Everywhere on Earth where there are humans, we will find aerosol particles. These tiny particles that swirl around in the air have a fundamental impact on our lives. They could cause adverse health effects, as in the case of smoke from industries, biomass burning, traffic or tobacco and they could be beneficial for health when used for inhaled drug delivery or diagnosis of respiratory disease. If the airborne material is of biological origin, as for instance viruses, microbes or pollen (so called bioaerosols), it could result in transfer of diseases, allergic reactions or have an impact on ecology through dispersion of species.
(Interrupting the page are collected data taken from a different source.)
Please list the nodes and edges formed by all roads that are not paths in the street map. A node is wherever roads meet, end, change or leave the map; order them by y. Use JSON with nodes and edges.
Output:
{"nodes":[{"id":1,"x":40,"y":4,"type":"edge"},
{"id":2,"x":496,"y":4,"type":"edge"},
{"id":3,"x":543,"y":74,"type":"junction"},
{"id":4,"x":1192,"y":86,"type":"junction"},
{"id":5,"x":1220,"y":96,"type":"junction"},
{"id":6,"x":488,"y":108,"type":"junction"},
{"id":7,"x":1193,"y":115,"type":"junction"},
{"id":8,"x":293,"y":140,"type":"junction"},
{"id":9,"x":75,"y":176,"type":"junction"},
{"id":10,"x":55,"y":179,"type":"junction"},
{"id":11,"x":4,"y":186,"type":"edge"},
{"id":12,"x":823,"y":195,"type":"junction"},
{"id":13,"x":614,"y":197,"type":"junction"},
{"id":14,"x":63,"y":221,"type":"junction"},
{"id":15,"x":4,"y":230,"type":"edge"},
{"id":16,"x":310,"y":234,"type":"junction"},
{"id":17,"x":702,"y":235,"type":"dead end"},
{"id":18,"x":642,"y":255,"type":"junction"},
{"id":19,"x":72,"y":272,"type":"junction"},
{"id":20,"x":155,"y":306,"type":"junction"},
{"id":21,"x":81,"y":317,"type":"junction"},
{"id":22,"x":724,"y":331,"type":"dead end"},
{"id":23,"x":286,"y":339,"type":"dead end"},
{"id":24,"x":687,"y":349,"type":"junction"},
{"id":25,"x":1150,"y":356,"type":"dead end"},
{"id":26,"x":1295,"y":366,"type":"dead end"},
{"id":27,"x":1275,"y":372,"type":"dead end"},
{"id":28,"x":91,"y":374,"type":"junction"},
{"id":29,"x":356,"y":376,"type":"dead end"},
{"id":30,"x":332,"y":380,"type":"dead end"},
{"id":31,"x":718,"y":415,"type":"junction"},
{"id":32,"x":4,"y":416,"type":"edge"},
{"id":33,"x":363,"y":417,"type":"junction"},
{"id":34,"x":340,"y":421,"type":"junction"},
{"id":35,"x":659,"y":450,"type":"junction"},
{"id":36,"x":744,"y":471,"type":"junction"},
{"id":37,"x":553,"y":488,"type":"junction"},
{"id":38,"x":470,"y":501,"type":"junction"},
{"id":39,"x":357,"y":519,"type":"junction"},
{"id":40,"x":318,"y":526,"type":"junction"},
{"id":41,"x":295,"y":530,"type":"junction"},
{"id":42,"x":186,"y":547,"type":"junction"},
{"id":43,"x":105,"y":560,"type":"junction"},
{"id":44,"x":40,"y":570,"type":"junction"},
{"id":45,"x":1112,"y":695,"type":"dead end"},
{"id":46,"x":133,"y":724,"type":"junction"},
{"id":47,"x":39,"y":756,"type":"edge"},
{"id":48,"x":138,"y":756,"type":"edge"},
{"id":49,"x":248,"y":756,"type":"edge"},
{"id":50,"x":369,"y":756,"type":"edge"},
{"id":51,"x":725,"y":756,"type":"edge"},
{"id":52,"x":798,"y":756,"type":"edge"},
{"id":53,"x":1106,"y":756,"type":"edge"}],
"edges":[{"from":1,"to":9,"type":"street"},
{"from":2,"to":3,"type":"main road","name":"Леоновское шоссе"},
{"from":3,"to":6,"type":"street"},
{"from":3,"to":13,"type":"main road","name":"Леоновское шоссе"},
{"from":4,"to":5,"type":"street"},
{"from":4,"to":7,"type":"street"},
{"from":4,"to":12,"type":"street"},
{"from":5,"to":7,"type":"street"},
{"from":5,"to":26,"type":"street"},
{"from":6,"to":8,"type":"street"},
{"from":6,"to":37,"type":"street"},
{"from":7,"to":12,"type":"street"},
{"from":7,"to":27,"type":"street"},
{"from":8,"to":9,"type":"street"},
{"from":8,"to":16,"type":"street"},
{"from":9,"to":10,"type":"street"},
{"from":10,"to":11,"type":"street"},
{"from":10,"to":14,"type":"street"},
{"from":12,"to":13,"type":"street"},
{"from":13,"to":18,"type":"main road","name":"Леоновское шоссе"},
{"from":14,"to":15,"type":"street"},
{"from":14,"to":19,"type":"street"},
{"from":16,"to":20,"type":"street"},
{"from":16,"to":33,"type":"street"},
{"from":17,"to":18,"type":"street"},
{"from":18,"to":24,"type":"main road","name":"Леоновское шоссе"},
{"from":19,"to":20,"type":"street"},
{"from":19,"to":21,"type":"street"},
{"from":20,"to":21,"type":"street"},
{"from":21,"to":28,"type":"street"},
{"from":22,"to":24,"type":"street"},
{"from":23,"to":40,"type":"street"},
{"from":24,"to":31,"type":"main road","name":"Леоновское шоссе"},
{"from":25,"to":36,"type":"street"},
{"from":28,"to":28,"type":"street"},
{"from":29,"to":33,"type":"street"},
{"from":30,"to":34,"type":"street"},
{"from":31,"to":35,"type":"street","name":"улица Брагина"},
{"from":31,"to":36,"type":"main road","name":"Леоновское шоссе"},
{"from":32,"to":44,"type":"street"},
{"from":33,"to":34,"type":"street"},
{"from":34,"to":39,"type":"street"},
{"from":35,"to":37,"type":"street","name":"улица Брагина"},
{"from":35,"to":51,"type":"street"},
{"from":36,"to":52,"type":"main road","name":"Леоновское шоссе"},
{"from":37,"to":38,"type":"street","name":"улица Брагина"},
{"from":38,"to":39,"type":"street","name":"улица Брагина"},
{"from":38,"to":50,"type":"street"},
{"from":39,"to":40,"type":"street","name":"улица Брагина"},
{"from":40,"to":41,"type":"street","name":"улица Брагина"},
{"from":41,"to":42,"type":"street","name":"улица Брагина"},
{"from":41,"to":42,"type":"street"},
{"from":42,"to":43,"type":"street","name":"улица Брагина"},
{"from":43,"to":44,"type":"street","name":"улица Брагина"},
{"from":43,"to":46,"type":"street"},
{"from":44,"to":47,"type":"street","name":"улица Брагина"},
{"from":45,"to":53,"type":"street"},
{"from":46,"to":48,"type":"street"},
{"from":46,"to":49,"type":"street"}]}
My research focus on medical applications of aerosols: viruses and nanoparticles we breathe and their interactions with the lungs. Closely related to this are also studies of bioaerosols, airborne infection, exposure to air pollution and sampling of biological material in the air. Most of my work is carried out in close collaboration with experts in medicine and microbiology.
Short summary of major current projects:
Bioaerosols and spreading of airborne disease
Bioaerosol is a very heterogeneous group of material in the air: viruses, bacteria, dead bacterial cells, pollen, fungi and cell fragments as well as numerous organic compounds derived from biomolecules as, for example, sugars, amino acids and methyl-derivates. By number, virus and bacteria constitute a small fraction of the aerosols - typically less than 1/100 000 of all the particles (or around 1000-10000 per cubic meter). Nonetheless, bioaerosols may have substantial effects on the environment by for example spreading of disease or as initiators of ice formation in the clouds.
Most of my research on bioaerosols deals with airborne transmission of disease. We have ongoing research about airborne viruses in hospitals and workplaces. We also develop techniques to sample and analyze bioaerosols.
Respiratory tract deposition of airborne particles: Diagnosis of Chronic Obstructive Pulmonary Disease (COPD)
More than 200 million people worldwide, whereof about 500 000 in Sweden, are suffering from chronic obstructive pulmonary disease (COPD) – the third most common cause of death globally according to WHO (predicted to be cause 1 within 15 years). COPD includes both emphysema and bronchitis, partly since the distinction is not easily made. Especially emphysema, which greatly reduce ability to obtain oxygen, can be very difficult to detect by simple means. Thus, improved tools for diagnosis of COPD is a great demand to clinical practitioners, as well as scientists. We have developed a technique named Airspace Dimension Assessment (AiDA), that utilize inhaled nanoparticles to measure changes in the small airways and alveoli with a precision down to a few micrometers. Comparisons with advanced techniques such as CT and MRI shows that AiDA has a high sensitivity to detect structural changes in the deep lung.